From the entries below, retype only the lines from the one with "focal_35mm: 300" through the one with "f_number: 3.5", exactly as written.

» Intrinsic camera parameters:
____

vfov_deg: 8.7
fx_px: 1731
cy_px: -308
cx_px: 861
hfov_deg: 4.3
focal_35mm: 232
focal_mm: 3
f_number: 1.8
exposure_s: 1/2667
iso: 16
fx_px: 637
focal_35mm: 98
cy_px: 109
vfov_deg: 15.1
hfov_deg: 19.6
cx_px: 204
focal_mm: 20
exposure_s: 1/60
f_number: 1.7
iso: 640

____

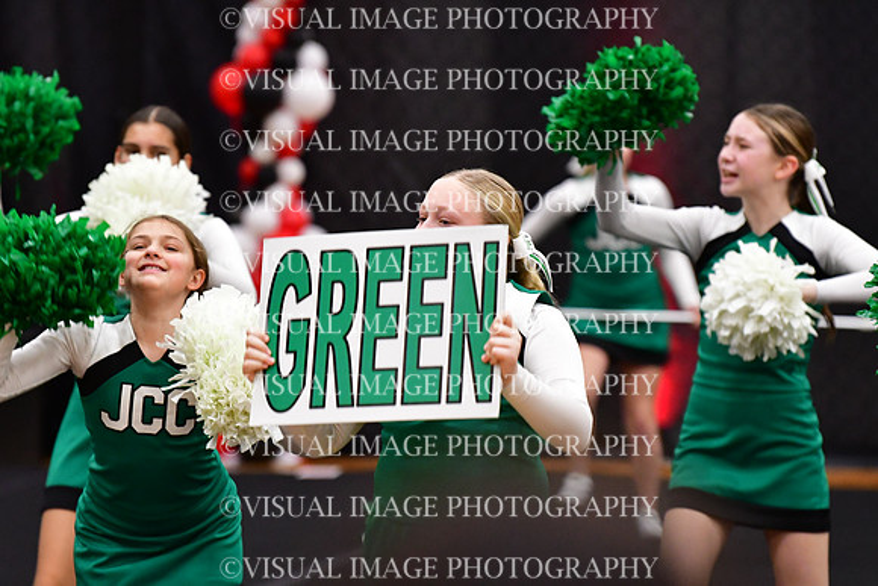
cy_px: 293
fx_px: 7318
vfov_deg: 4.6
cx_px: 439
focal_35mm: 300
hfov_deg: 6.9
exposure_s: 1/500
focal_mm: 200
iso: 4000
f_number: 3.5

____

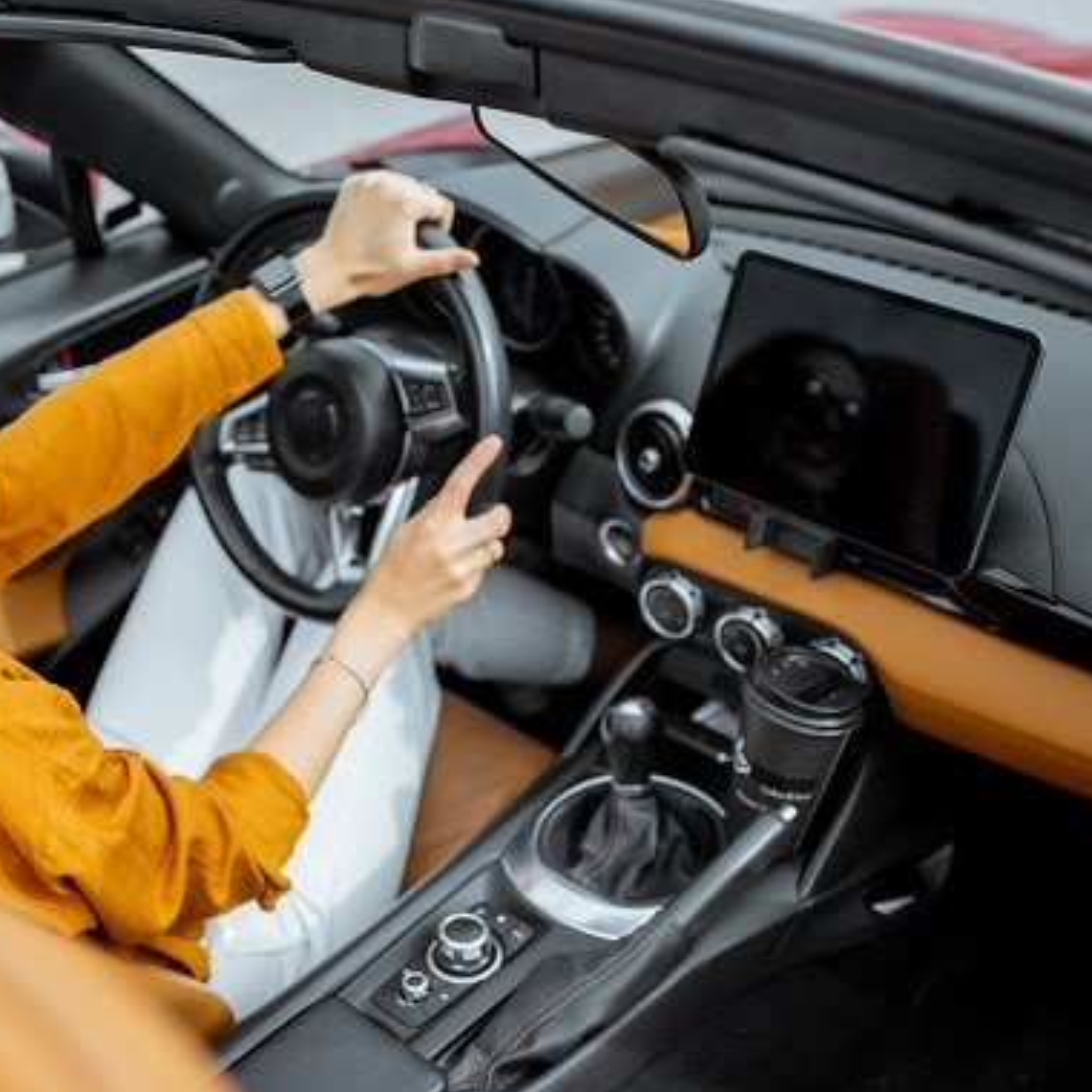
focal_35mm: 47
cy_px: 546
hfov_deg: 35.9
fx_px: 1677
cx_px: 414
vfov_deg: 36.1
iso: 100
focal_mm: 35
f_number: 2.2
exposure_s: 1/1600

____

» Output of the task:
focal_35mm: 300
hfov_deg: 6.9
exposure_s: 1/500
focal_mm: 200
iso: 4000
f_number: 3.5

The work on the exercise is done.